Les municipalités concernées par le passage du pipeline ne semblent pas particulièrement inquiètes. « Les techniciens de SPSE passent nous voir très régulièrement, affirme Evelyne Avias, maire de Cour-et-Buis. On sait exactement quoi faire en cas de fuite, qui appeler. Franchement, nous leur faisons confiance et nous ne nous sentons pas spécialement en danger. »
Les fichiers de la SPSE paraissent effectivement complets : tous les propriétaires des parcelles situées au-dessus du pipeline sont répertoriés, les points de captage d’eau potable sont tous parfaitement connus, les techniciens font le tour des mairies une fois par an.
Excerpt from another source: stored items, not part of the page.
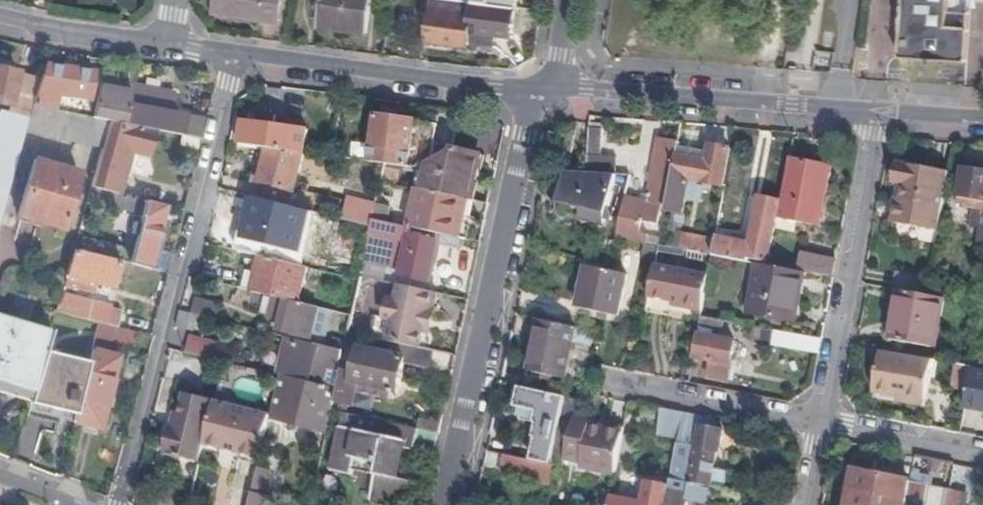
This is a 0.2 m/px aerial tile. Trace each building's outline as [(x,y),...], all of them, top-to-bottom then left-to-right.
[(214,15),(279,24),(283,0),(217,0),(214,15)] [(318,29),(367,36),(372,0),(322,0),(318,29)] [(900,62),(968,65),(971,3),(982,3),(982,0),(903,0),(900,62)] [(473,17),(432,10),(428,42),(468,48),(473,17)] [(94,75),(43,68),(39,80),(34,107),(55,110),(57,98),(67,100),(68,94),(92,97),(94,75)] [(39,80),(16,75),(16,74),(0,71),(0,106),(11,108),(9,115),(2,114),(0,122),(0,221),(24,135),(31,109),(39,80)] [(174,96),(130,87),(128,96),(125,110),(122,126),(155,132),(201,141),(204,121),(170,115),(174,96)] [(91,120),(107,123),(122,126),(125,110),(111,108),(114,94),(97,91),(91,120)] [(128,96),(114,94),(111,108),(125,110),(128,96)] [(31,109),(24,135),(100,150),(107,123),(91,120),(31,109)] [(386,166),(411,168),(416,123),(377,118),(372,164),(386,166)] [(107,123),(100,150),(89,189),(117,196),(128,154),(149,158),(155,132),(122,126),(107,123)] [(268,150),(304,155),(307,133),(244,124),(241,146),(268,150)] [(603,128),(590,128),(588,175),(600,175),(603,128)] [(678,149),(679,145),(659,142),(647,203),(626,199),(618,239),(638,242),(642,224),(658,226),(661,207),(668,204),(678,149)] [(705,154),(678,149),(668,204),(666,212),(684,216),(691,181),(723,188),(731,152),(712,148),(712,146),(707,145),(705,154)] [(268,150),(255,200),(282,207),(291,208),(305,156),(304,155),(268,150)] [(466,201),(472,202),(482,156),(455,150),(455,154),(430,164),(425,191),(466,201)] [(832,166),(790,159),(782,203),(779,220),(822,228),(832,166)] [(62,231),(76,175),(33,163),(17,219),(62,231)] [(967,163),(960,199),(961,199),(960,204),(968,206),(967,210),(976,212),(972,229),(982,232),(979,246),(982,246),(982,166),(967,163)] [(939,235),(950,176),(905,167),(900,187),(907,188),(905,203),(899,202),(894,227),(939,235)] [(600,175),(588,175),(566,173),(557,215),(605,225),(606,221),(613,223),(614,219),(608,209),(616,176),(600,175)] [(117,196),(89,189),(85,201),(141,216),(132,253),(75,239),(71,252),(118,263),(161,274),(166,256),(153,252),(164,207),(117,196)] [(439,235),(457,240),(466,201),(425,191),(420,190),(411,229),(439,235)] [(779,220),(782,203),(762,200),(753,242),(739,240),(737,244),(717,241),(716,243),(713,258),(755,265),(760,266),(770,268),(779,220)] [(374,221),(389,225),(393,207),(378,204),(374,221)] [(316,228),(319,215),(291,208),(282,207),(271,255),(292,260),(298,237),(308,239),(311,227),(316,228)] [(427,284),(439,235),(411,229),(389,225),(374,221),(372,228),(365,260),(402,269),(400,277),(427,284)] [(713,258),(716,243),(681,236),(679,251),(713,258)] [(71,252),(64,280),(111,291),(118,263),(71,252)] [(261,258),(252,294),(275,299),(299,305),(308,270),(261,258)] [(835,281),(837,267),(815,263),(812,276),(835,281)] [(653,265),(649,307),(706,313),(710,271),(653,265)] [(751,314),(760,266),(755,265),(746,310),(748,314),(751,314)] [(804,274),(770,268),(760,266),(751,314),(751,316),(796,324),(804,274)] [(617,320),(627,279),(589,270),(579,312),(617,320)] [(800,325),(810,276),(804,274),(796,324),(800,325)] [(928,298),(930,287),(931,282),(896,274),(893,292),(899,293),(928,298)] [(391,345),(418,350),(423,331),(424,324),(430,325),(437,295),(400,287),(397,300),(387,343),(391,345)] [(943,301),(944,301),(946,290),(930,287),(928,298),(943,301)] [(934,350),(943,301),(928,298),(899,293),(889,342),(934,350)] [(387,343),(397,300),(391,298),(385,325),(371,321),(367,339),(387,343)] [(56,309),(54,315),(98,325),(102,327),(108,306),(94,302),(93,306),(66,299),(63,310),(56,309)] [(299,305),(275,299),(271,319),(282,322),(280,333),(311,340),(318,310),(299,305)] [(194,302),(191,317),(214,322),(218,307),(194,302)] [(318,310),(311,340),(325,344),(332,313),(318,310)] [(34,390),(38,374),(49,334),(0,319),(0,381),(34,390)] [(723,332),(725,323),(702,319),(700,329),(723,332)] [(575,331),(540,323),(529,374),(564,382),(575,331)] [(74,423),(74,425),(100,432),(118,361),(107,358),(111,344),(133,350),(137,335),(102,327),(98,325),(83,387),(74,423)] [(820,356),(823,342),(775,333),(772,347),(820,356)] [(699,337),(694,359),(710,363),(707,378),(728,382),(731,367),(732,367),(736,344),(699,337)] [(191,352),(213,358),(217,343),(195,338),(191,352)] [(343,353),(344,354),(345,347),(346,344),(335,341),(333,351),(343,353)] [(344,354),(340,372),(343,373),(336,404),(353,409),(356,394),(392,403),(394,394),(396,395),(403,366),(414,369),(415,369),(427,371),(431,353),(418,350),(391,345),(388,356),(345,347),(344,354)] [(319,366),(321,351),(308,349),(301,378),(315,381),(319,366)] [(333,351),(323,349),(321,351),(319,366),(339,370),(343,353),(333,351)] [(882,353),(875,395),(901,400),(927,405),(935,363),(882,353)] [(972,374),(973,370),(957,367),(952,392),(968,394),(972,374)] [(34,390),(28,411),(74,423),(83,387),(38,374),(34,390)] [(966,409),(982,412),(982,376),(972,374),(968,394),(966,409)] [(336,391),(282,377),(271,418),(270,424),(298,431),(299,425),(327,432),(332,411),(336,391)] [(579,404),(520,390),(516,409),(521,410),(519,419),(536,423),(533,437),(535,437),(534,440),(537,441),(531,464),(545,467),(556,470),(564,472),(566,460),(575,421),(579,404)] [(168,455),(202,463),(206,446),(217,403),(217,402),(188,395),(179,428),(174,427),(168,455)] [(926,410),(927,405),(901,400),(900,406),(926,410)] [(206,446),(261,461),(270,424),(271,418),(217,403),(206,446)] [(685,415),(663,410),(659,431),(681,435),(685,415)] [(342,413),(330,470),(351,476),(352,471),(375,476),(370,500),(392,504),(402,504),(407,481),(388,477),(391,464),(395,464),(398,448),(414,451),(418,430),(342,413)] [(685,415),(681,435),(672,482),(712,490),(716,470),(718,453),(721,453),(724,432),(718,431),(703,428),(705,418),(685,415)] [(718,431),(720,421),(705,418),(703,428),(718,431)] [(592,424),(575,421),(566,460),(584,464),(583,469),(618,477),(625,436),(591,429),(592,424)] [(531,464),(506,458),(502,475),(541,485),(545,467),(531,464)] [(911,484),(911,483),(879,477),(881,462),(857,458),(848,504),(907,504),(911,484)] [(950,491),(955,466),(946,464),(943,480),(939,479),(937,493),(950,495),(950,491)] [(545,467),(541,485),(552,487),(556,470),(545,467)] [(250,504),(266,504),(268,500),(270,491),(271,473),(258,470),(250,504)] [(716,470),(712,490),(727,492),(730,472),(716,470)] [(668,504),(741,504),(743,495),(727,492),(712,490),(672,482),(671,490),(668,504)] [(907,504),(927,504),(930,488),(911,484),(907,504)] [(671,490),(648,486),(644,504),(668,504),(671,490)] [(948,504),(964,504),(966,493),(950,491),(950,495),(948,504)]
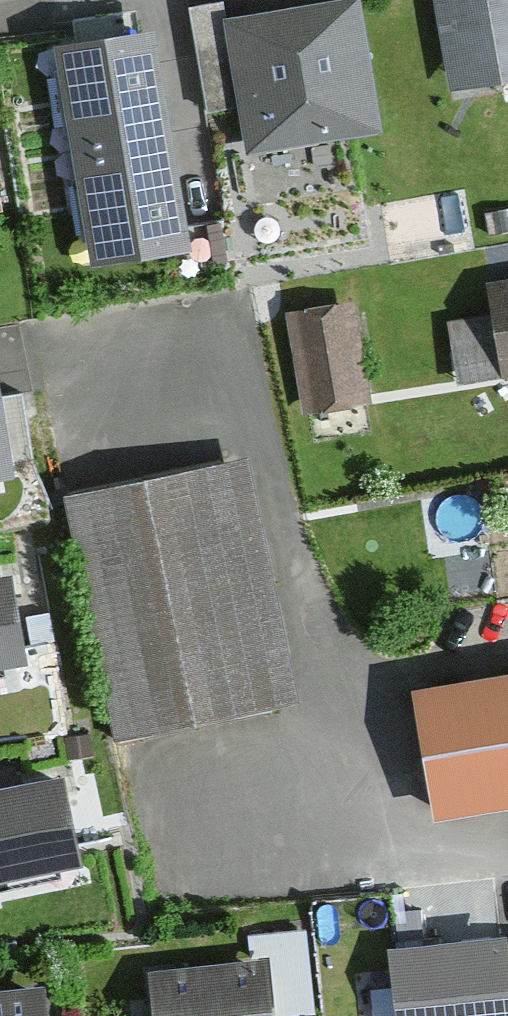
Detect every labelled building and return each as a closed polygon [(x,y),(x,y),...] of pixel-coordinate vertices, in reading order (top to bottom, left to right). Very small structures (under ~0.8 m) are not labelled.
[(200,32),(232,30),(230,0),(198,0),(200,32)] [(231,9),(254,138),(376,116),(356,0),(283,0),(231,9)] [(455,73),(507,63),(507,0),(441,0),(455,73)] [(149,18),(59,32),(95,244),(185,229),(149,18)] [(295,293),(301,394),(369,390),(363,289),(295,293)] [(76,491),(119,713),(282,682),(239,459),(76,491)] [(0,564),(0,647),(22,643),(7,563),(0,564)] [(425,679),(448,816),(507,807),(507,665),(425,679)] [(59,765),(0,777),(0,862),(77,845),(59,765)] [(395,943),(404,1015),(507,1015),(507,992),(501,930),(395,943)] [(157,968),(162,1015),(268,1015),(261,957),(157,968)] [(0,986),(0,1015),(43,1015),(40,981),(0,986)]
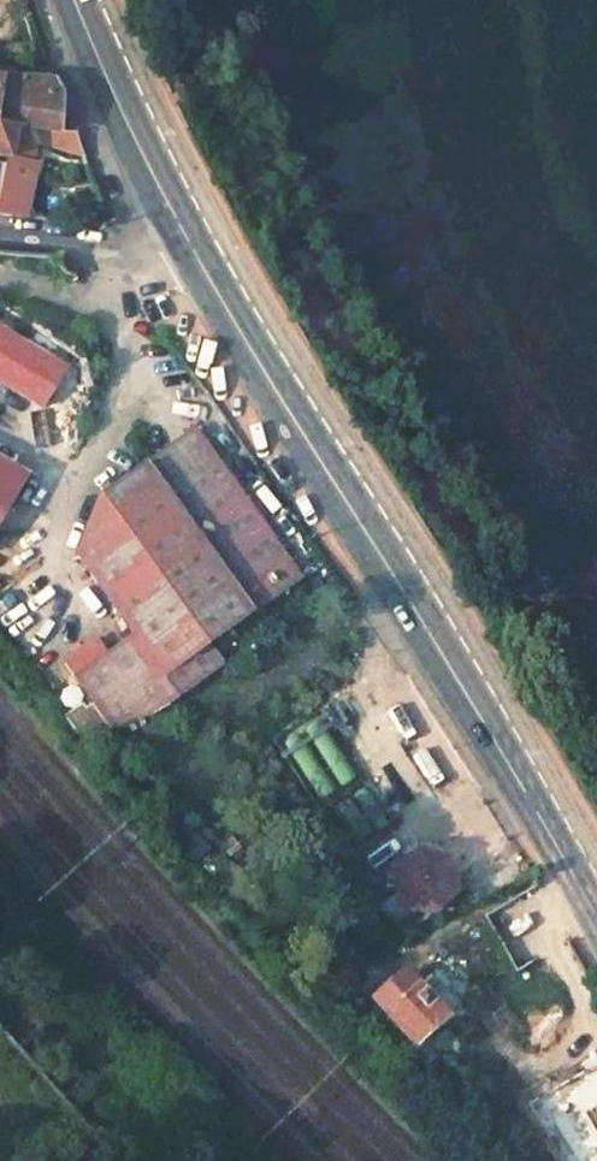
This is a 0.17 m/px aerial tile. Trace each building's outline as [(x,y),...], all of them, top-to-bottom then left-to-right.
[(18,125),(33,128),(57,132),(58,94),(52,80),(0,74),(0,78),(0,125),(10,127),(14,129),(18,125)] [(7,154),(8,154),(14,129),(10,127),(0,125),(0,153),(7,154)] [(27,158),(33,128),(18,125),(14,129),(8,154),(27,158)] [(24,217),(36,160),(27,158),(8,154),(7,154),(4,163),(0,183),(0,214),(24,217)] [(0,332),(0,383),(39,406),(62,368),(0,332)] [(142,463),(248,612),(300,576),(193,428),(142,463)] [(24,474),(0,459),(0,514),(24,474)] [(72,554),(118,617),(130,634),(160,676),(164,673),(188,656),(201,674),(217,663),(203,645),(248,612),(142,463),(121,478),(101,492),(97,495),(72,554)] [(118,617),(91,637),(103,653),(130,634),(118,617)] [(91,637),(58,660),(100,719),(108,729),(171,696),(201,674),(188,656),(164,673),(160,676),(130,634),(103,653),(91,637)] [(399,867),(399,891),(408,911),(442,918),(465,895),(458,861),(425,849),(399,867)] [(411,984),(384,1011),(415,1043),(442,1016),(411,984)]
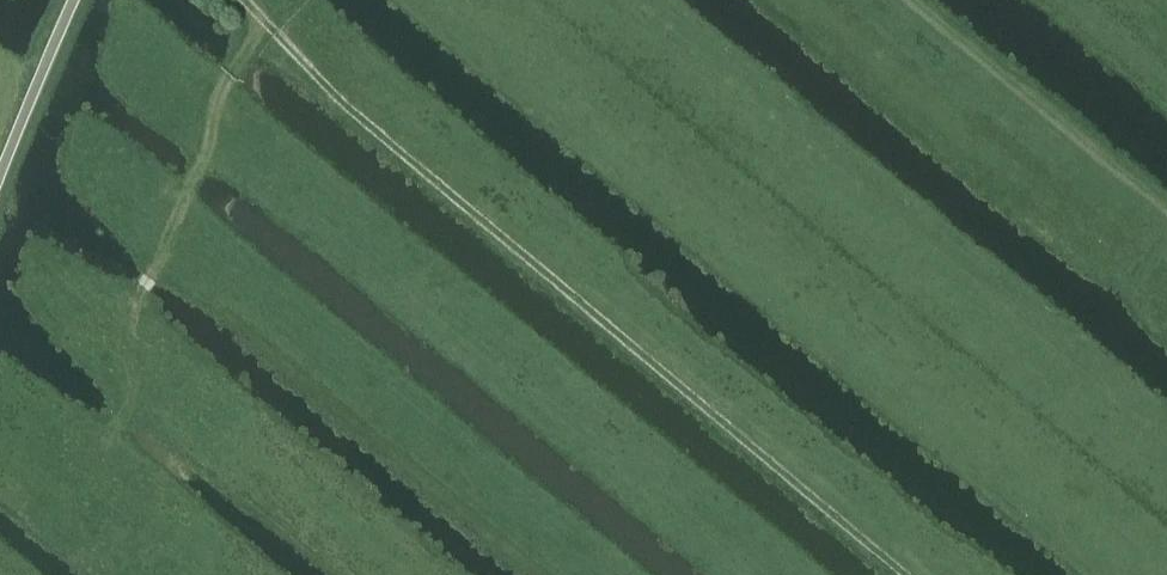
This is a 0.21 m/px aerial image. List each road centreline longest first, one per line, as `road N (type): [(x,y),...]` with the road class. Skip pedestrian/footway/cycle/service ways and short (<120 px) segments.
road 1 (track): [(905,574),(334,96),(242,0)]
road 2 (track): [(1166,213),(909,0)]
road 3 (unclassified): [(0,169),(71,0)]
Tout est mis en place pour que la réaction en cas de fuite soit la plus rapide possible.
« De toute façon, le pipeline reste le moyen de transport du pétrole le plus sûr, affirme Pierre Schmider. Beaucoup plus que le camion-citerne. »
Marie Rostang
La trajectoire exacte de l’oléoduc
Le pipeline arrive de la Drôme et passe ensuite par les communes de Beaurepaire, Revel-Tourdan, Primarette, Cour-et-Buis, Meyssiez, Savas-Mépin, Beauvoir-de-Marc, Saint-Georges-d’Espéranche, Diémoz, Bonnefamille, Saint-Quentin-Fallavier, Satolas-et-Bonce, Colombier-Saugnieu, Charvieu-Chavagneux, Janneyrias et Villette-d’Anthon. L’oléoduc traverse en suite le fleuve Rhône et poursuit sa route dans l’Ain.